A tutti piace l’agosto. Il mare. Il caldo. Il cocomero. Le vacanze. A me no. Ogni anno mi trovo a combattere una strisciante malinconia esacerbata da questo palese senso di necrosi e caduta che agosto reca con sè. Tutto mi pare in limine mortis, preconizzare la fine ed esorcizzarla con gli eccessi: una carnevalata della natura fatta di temperature esagerate, frutti turgidi di colore e profumi, arsura e siccità e quando piove grandine e ira, equilibri assenti, danze sfrenate. Il canto del cigno prima della sua dipartita. Il Barocco in arte. Lo stucchevole e l’eccesso. La surmaturazione dolcissima del fico, ma già marcescente. Un virtuoso equilibrista su una corda tesissima. La maschera di un clown che esaspera il sorriso per non piangere. La violenza di insetti e vermi e formiche e mosche e zanzare che brulicano, rosicchiano, ronzano prima che tutto taccia. Quel non so che che attanaglia la domenica sera a occhi chiusi a letto per prendere sonno.
Io proprio non lo sopporto. Ho imparato a scendere a patti con tante cose. Ma l’agosto no. Lo sento un mese tragico. Le stragi. I ponti crollati. Le notizie di cronaca nera che trovano più spazi che mai: il caldo dà alla testa, si impazzisce, vengono fuori le insoddisfazioni, le coppie si lasciano, i litigi sono più furibondi.

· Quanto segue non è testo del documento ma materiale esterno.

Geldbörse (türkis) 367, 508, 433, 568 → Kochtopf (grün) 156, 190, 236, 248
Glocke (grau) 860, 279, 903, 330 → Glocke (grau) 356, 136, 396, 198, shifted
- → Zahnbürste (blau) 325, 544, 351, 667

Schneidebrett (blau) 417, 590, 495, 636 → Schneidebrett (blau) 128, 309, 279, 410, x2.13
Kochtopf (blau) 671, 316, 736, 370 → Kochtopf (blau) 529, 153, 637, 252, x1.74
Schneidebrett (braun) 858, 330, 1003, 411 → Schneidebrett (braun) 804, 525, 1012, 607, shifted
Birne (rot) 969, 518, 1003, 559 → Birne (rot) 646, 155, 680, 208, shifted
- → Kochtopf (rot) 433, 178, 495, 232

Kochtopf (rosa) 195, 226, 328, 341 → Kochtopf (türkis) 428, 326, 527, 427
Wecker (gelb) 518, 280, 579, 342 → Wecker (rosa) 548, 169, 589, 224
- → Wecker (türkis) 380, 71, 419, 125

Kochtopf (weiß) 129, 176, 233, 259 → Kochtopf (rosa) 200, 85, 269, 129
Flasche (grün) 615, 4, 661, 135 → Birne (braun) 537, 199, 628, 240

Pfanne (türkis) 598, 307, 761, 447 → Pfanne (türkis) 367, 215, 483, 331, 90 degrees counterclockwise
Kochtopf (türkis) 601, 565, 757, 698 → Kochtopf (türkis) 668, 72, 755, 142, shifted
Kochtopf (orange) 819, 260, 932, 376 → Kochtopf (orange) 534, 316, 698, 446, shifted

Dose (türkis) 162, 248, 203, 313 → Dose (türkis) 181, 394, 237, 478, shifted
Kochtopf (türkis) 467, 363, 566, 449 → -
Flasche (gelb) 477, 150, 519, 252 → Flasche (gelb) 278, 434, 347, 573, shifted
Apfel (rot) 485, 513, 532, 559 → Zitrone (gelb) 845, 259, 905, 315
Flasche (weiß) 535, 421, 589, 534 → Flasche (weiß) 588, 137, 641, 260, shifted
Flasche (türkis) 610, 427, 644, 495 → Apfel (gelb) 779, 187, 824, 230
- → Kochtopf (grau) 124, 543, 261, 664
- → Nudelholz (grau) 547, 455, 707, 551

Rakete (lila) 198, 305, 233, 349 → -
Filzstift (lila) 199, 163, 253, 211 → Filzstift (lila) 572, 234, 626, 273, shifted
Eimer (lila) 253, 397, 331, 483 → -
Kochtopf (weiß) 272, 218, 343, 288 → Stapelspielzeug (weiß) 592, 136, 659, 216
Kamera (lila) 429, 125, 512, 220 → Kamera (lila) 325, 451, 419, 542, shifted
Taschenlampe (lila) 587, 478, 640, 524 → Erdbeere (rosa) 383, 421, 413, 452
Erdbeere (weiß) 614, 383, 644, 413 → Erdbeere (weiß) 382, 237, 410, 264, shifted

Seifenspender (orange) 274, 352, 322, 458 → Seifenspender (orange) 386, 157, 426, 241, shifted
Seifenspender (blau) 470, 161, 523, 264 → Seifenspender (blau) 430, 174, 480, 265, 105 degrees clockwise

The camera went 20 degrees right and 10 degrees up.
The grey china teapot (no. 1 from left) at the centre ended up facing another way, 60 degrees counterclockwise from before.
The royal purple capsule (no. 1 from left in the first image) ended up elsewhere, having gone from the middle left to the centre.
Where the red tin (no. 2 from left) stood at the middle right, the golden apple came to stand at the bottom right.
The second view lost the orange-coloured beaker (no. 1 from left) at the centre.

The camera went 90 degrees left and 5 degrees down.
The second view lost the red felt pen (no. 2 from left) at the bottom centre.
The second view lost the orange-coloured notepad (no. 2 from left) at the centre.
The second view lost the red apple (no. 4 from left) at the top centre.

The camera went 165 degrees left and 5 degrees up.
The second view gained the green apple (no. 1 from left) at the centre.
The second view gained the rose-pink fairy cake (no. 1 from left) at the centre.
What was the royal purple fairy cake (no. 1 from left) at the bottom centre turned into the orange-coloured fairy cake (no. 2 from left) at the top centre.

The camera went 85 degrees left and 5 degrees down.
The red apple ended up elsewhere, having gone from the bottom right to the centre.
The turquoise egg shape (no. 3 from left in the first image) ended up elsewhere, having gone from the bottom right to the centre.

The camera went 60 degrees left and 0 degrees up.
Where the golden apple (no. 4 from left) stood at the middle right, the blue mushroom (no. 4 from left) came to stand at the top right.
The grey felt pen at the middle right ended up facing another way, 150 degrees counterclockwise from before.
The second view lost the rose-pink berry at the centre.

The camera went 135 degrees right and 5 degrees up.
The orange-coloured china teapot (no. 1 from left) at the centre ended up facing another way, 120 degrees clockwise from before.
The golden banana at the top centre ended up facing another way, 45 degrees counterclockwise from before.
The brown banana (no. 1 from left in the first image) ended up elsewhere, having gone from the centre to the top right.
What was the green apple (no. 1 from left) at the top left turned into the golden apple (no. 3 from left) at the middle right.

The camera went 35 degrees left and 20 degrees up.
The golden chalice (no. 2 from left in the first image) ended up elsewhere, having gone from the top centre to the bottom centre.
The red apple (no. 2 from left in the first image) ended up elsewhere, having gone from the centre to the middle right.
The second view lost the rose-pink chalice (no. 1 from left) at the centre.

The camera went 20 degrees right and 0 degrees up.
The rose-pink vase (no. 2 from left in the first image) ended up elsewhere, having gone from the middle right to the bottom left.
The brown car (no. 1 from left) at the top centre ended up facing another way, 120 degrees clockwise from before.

E, per noi, il 14 agosto 2018 iniziava una nuova vita, a seguito di una diagnosi ricevuta esattamente mentre crollava il ponte di Genova, in una giornata di violento temporale dopo ore di temperature elevatissime. Forse, odiando agosto si può imparare ad amare gli altri 11 mesi e la vita in generale? Dalla tristezza che genera questo mese, e tante situazioni che la vita offre, imparare a godersene i controcanti, i chiari dopo gli scuri?